La mise en œuvre d’une démarche de responsabilité sociétale des entreprises permet d’attirer et de fidéliser tant des salariés, que des clients, des fournisseurs ou des investisseurs. Elle renforce les liens avec ces parties prenantes internes et externes et contribue à les fédérer autour du projet de l’entreprise. Ainsi la RSE réduit les risques dans les domaines économique, social, environnemental et au niveau de la gouvernance, mais offre surtout des opportunités d’innover, que ce soit au niveau de l’offre de l’entreprise, de son business model ou de ses pratiques de management. Aux Grandes Écoles de préparer les leaders qui conduisent cette transition… André Sobczak, Directeur académique d’Audencia Business School et titulaire de la Chaire RSE

 

Une performance supérieure de 13 %

Il n’est dès lors pas étonnant qu’un rapport de France Stratégie publié en janvier 2016[1] démontre que la performance économique des entreprises mettant en place une stratégie RSE cohérente dépasse en moyenne de 13 % celle des entreprises qui n’ont pas engagé une telle démarche ou qui se contentent d’actions ponctuelles et dispersées. Au-delà de toute considération politique ou philosophique sur les responsabilités et le rôle des entreprises dans la société, quelle entreprise peut se priver d’un tel potentiel de développement ?

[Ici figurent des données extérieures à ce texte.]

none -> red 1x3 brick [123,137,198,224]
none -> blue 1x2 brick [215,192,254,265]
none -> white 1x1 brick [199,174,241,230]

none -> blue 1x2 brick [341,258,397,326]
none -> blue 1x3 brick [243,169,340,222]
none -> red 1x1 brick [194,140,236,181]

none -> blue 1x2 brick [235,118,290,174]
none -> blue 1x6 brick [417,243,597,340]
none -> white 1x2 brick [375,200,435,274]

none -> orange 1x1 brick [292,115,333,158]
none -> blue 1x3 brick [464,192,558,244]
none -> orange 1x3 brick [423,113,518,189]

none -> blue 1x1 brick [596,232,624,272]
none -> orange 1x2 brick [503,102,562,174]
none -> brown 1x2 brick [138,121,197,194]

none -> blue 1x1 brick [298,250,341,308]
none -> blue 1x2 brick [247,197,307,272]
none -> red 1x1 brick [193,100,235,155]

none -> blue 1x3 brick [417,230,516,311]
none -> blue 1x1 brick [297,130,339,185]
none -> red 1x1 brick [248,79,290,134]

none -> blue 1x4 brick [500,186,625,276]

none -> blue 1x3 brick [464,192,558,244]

La RSE n’est pas un coût, mais un investissement

La mise en œuvre d’une démarche RSE cohérente n’est donc pas une option, mais s’impose à toutes les entreprises, quel que soient leur taille, leur secteur d’activité et leur lieu d’implantation. Certes, cela nécessite de mobiliser certains moyens humains et financiers. Mais ceux-ci ne doivent pas être considérés comme un coût ; il s’agit d’un investissement dans la performance durable de l’entreprise et, dans un contexte d’économie toujours plus compétitive, d’une action pour sa survie !

Identifier et hiérarchiser les enjeux

Si elle est incontournable, la mise en œuvre d’une stratégie RSE cohérente n’en est pas moins complexe, tant les enjeux économiques, sociaux et environnementaux sont vastes et évoluent en permanence. Les objectifs du développement durable adoptés par les Nations Unies en 2015 et auxquels les entreprises sont de plus en plus invitées à contribuer sont ainsi au nombre de 17 ! Il s’agit donc de hiérarchiser les enjeux prioritaires pour l’entreprise, de définir des objectifs et des plans d’actions, d’allouer des moyens et de suivre la mise en œuvre, tout en communiquant à la fois sur le processus et sur les résultats obtenus.

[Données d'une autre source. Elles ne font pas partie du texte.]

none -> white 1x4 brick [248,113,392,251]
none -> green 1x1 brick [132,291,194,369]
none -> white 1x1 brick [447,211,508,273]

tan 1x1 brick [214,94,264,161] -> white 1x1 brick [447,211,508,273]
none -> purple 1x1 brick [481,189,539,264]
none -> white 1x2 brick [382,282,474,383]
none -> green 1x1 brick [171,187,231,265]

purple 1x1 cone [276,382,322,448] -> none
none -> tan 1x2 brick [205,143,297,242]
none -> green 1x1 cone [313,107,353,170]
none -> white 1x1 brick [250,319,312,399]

Tous les métiers sont concernés

Il s’agit donc d’animer un véritable processus d’apprentissage organisationnel qui implique les différentes parties prenantes internes et externes de l’entreprise. Si le rôle des dirigeants est primordial pour impulser ce processus et s’il faut certes un animateur ou une animatrice de la démarche, tous les acteurs de l’entreprise sont concernés par cette transition, quel que soit leur métier.

Former et accompagner les leaders de cette transition

Les grandes écoles doivent aider les leaders à développer les compétences nécessaires pour conduire cette transition. Sans former des experts de la RSE, il s’agit de leur permettre de bien comprendre les différents enjeux, de les hiérarchiser et de développer des projets collectifs avec les parties prenantes, y compris et peut-être surtout avec celles qui sont critiques à l’égard de l’entreprise. Pour cela, il faut continuer à travailler avec les entreprises et les autres acteurs de l’écosystème pour co-construire des recherches sur ces thématiques et des projets pédagogiques innovants fondés sur des applications concrètes.

André Sobczak est Directeur académique et de la recherche au sein d’Audencia Business School. Il est également titulaire de la Chaire RSE de l’école, dont l’objectif est d’intégrer la RSE au cœur des stratégies d’entreprise pour en faire un levier d’innovation et de performance. Ses travaux de recherche portent principalement sur le développement de nouveaux business models responsables, le dialogue avec les parties prenantes et la valorisation des démarches pour favoriser l’impact sociétal.

[1] Benhamou S., Diaye M.-A. & Crifo P. (2015). Responsabilité des entreprises et compétitivité. Evaluation et approche stratégique, France Stratégie.